Required work: In the listing below, the lines starting with the line with "[61,151,152,165] Pomodoro ->" and going on through the line with "[222,1086,314,1100] Pomodoro ->" are to be reproduced exactly, and only those.

Extracted material:

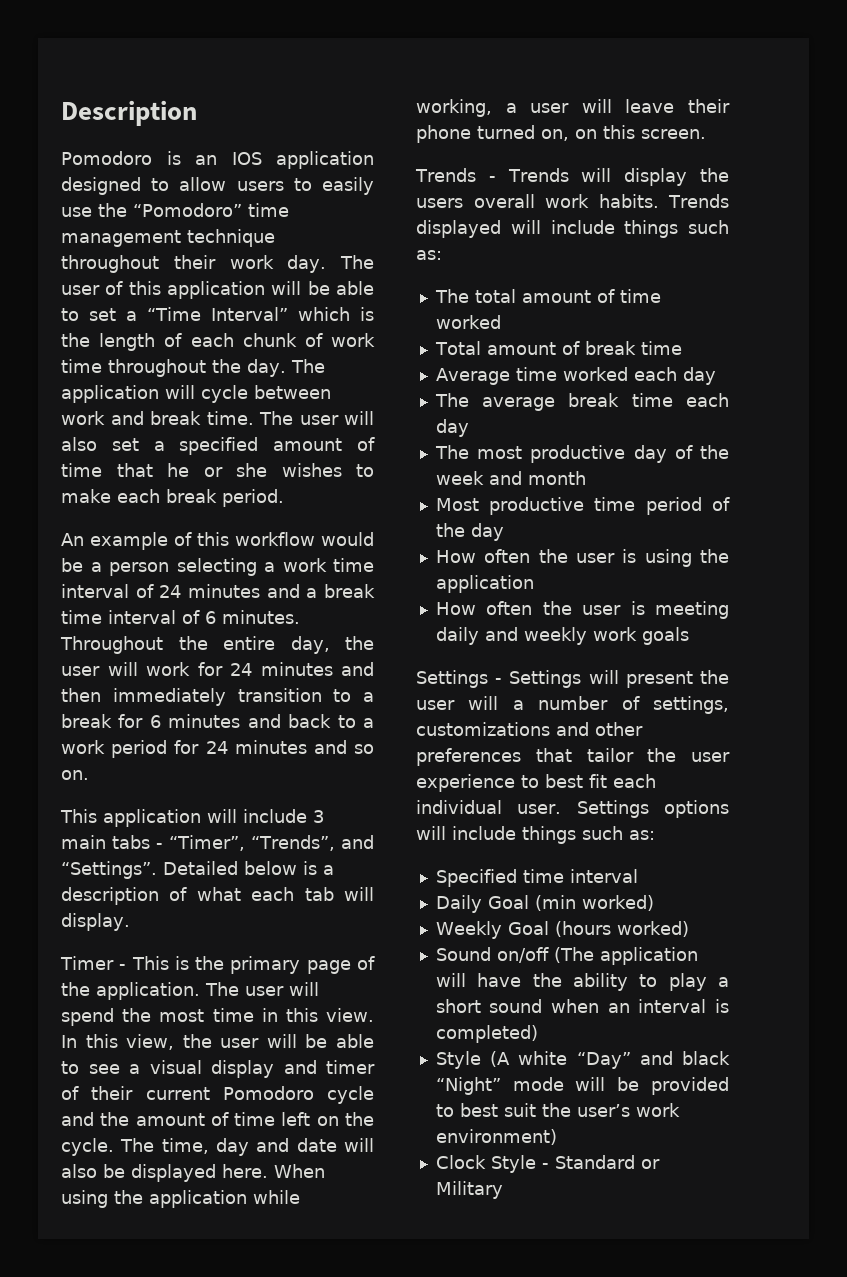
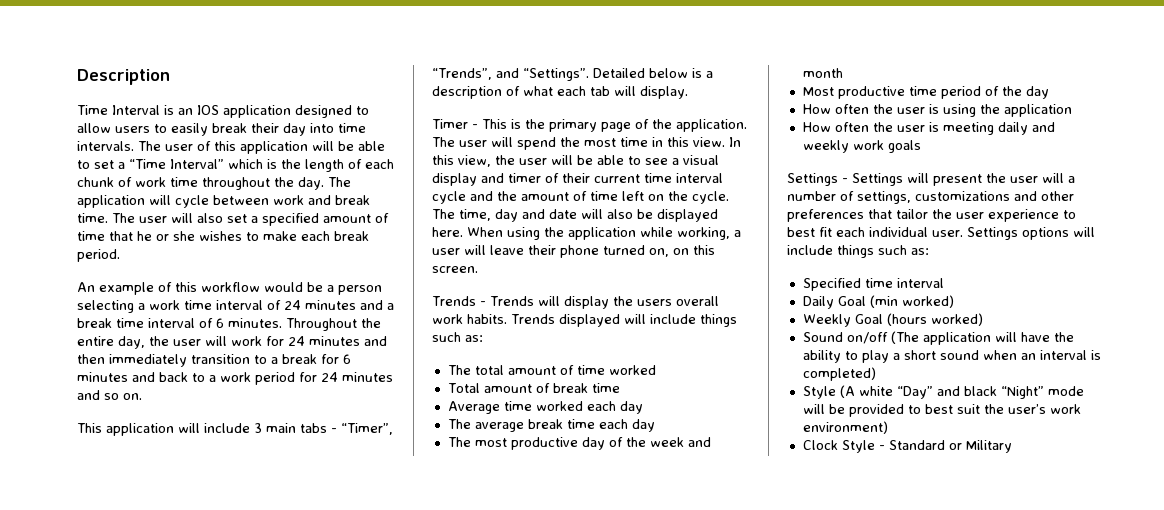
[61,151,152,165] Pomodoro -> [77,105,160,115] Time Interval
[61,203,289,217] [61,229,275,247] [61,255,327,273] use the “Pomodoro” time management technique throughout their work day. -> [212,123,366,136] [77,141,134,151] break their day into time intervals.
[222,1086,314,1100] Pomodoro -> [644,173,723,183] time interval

==

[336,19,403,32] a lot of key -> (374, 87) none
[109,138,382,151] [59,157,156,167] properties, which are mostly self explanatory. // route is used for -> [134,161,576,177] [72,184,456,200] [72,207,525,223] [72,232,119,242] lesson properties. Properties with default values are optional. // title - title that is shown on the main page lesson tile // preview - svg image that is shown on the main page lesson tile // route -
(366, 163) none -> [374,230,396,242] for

==

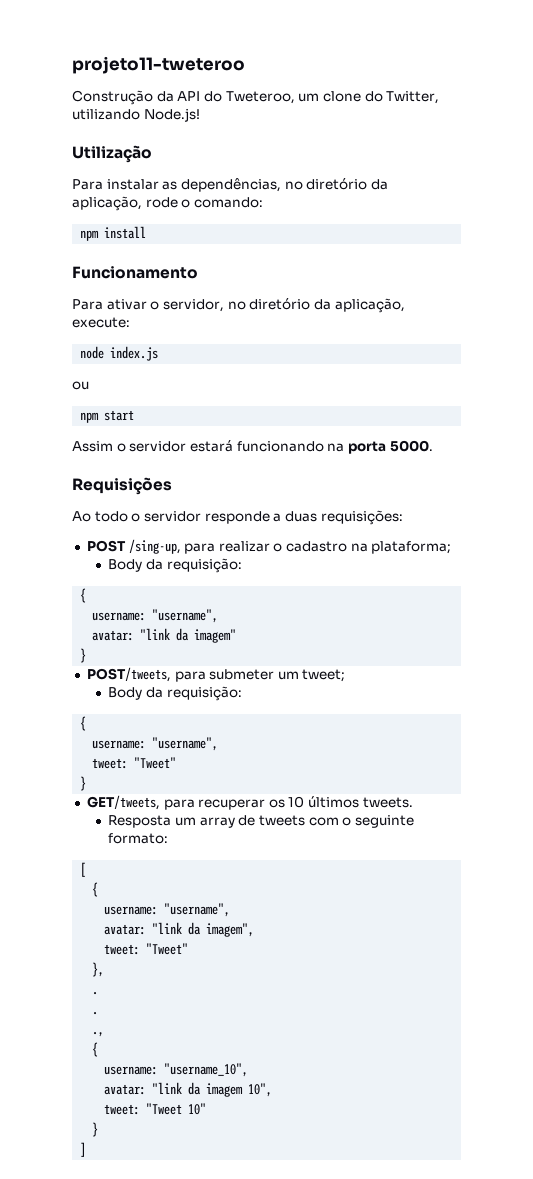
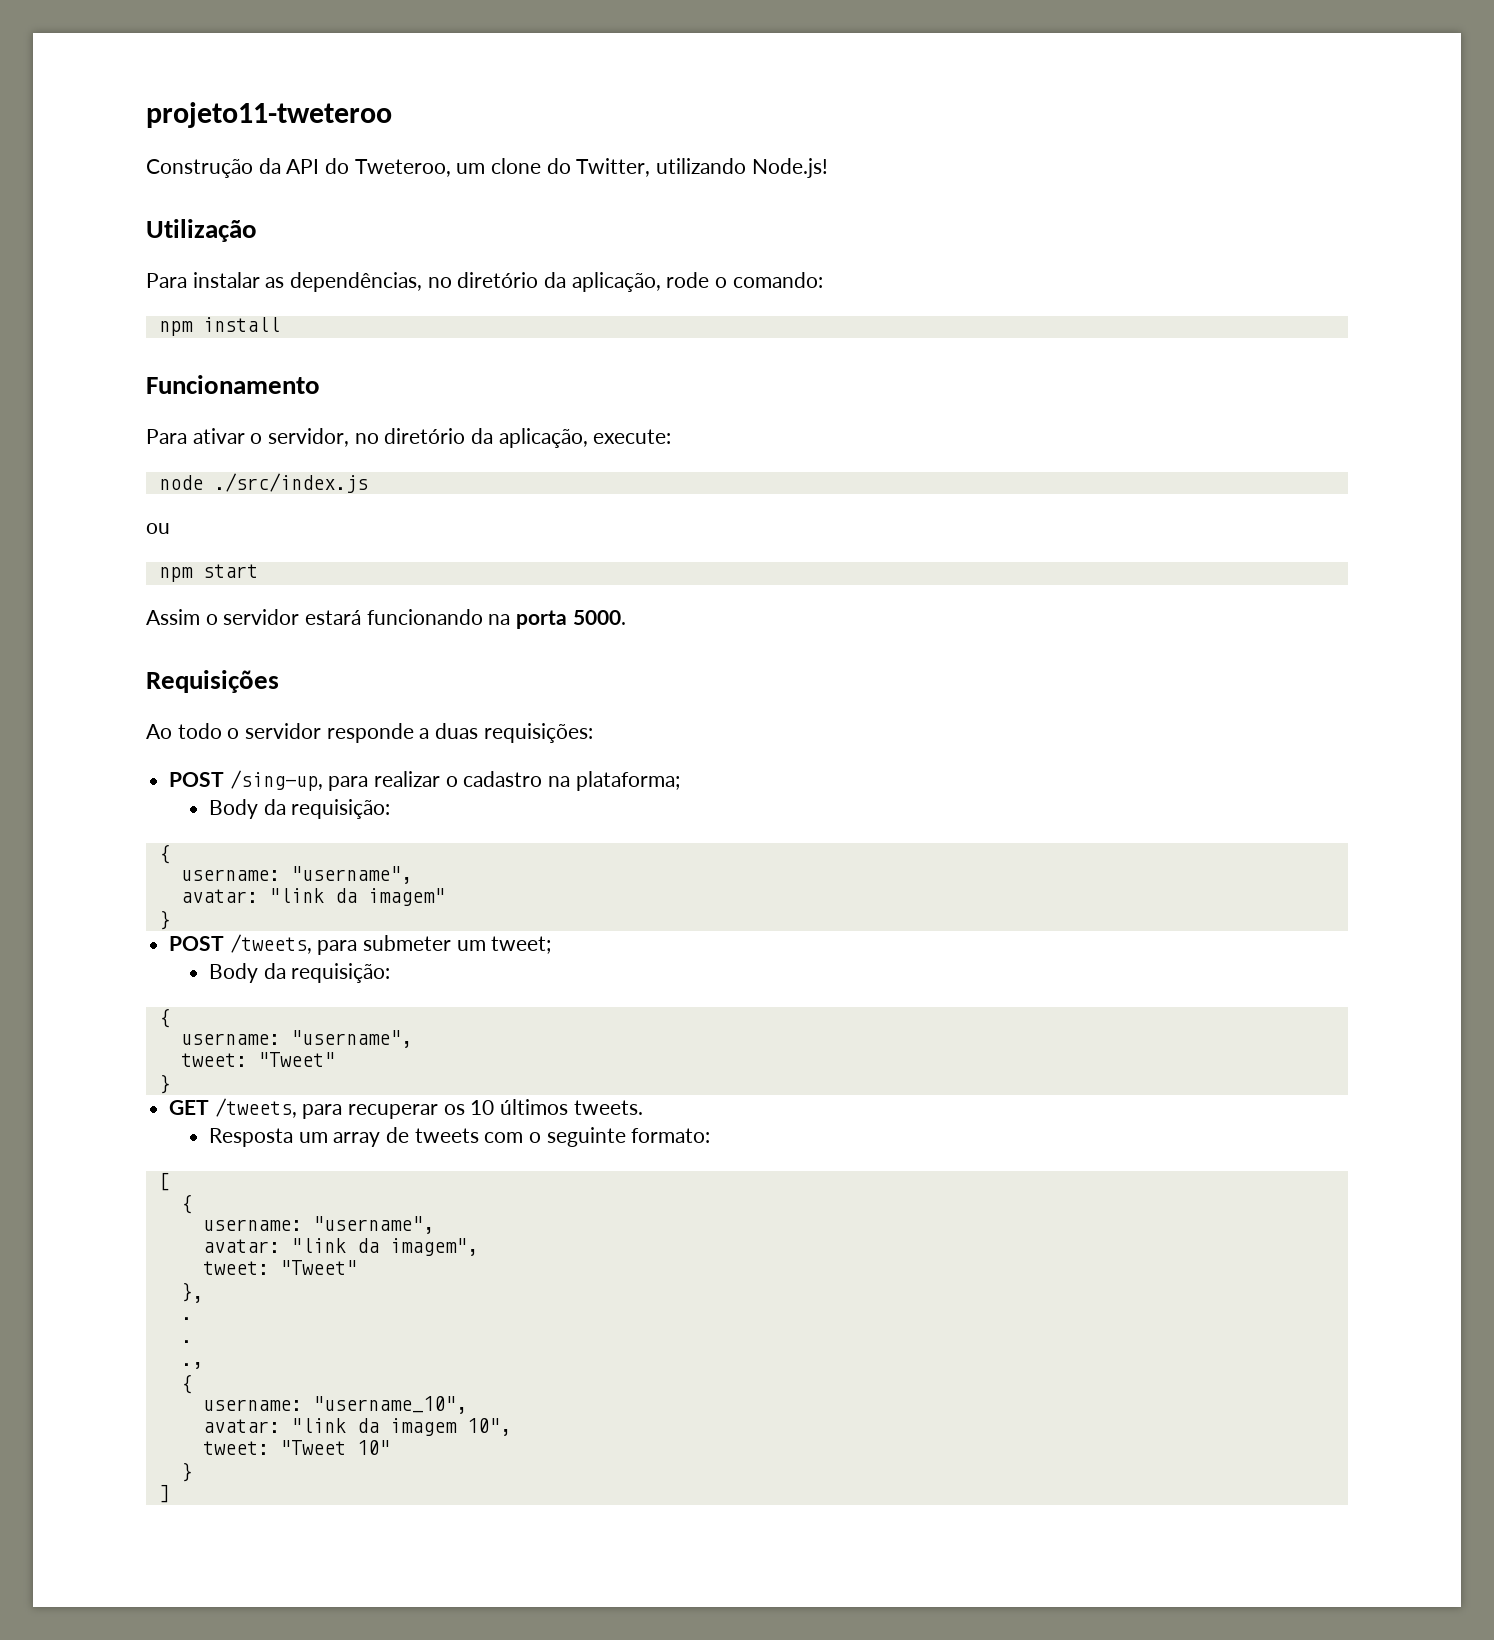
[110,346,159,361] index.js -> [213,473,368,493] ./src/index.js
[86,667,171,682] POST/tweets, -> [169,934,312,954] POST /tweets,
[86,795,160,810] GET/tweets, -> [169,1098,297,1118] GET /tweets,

Result:
[61,151,152,165] Pomodoro -> [77,105,160,115] Time Interval
[61,203,289,217] [61,229,275,247] [61,255,327,273] use the “Pomodoro” time management technique throughout their work day. -> [212,123,366,136] [77,141,134,151] break their day into time intervals.
[222,1086,314,1100] Pomodoro -> [644,173,723,183] time interval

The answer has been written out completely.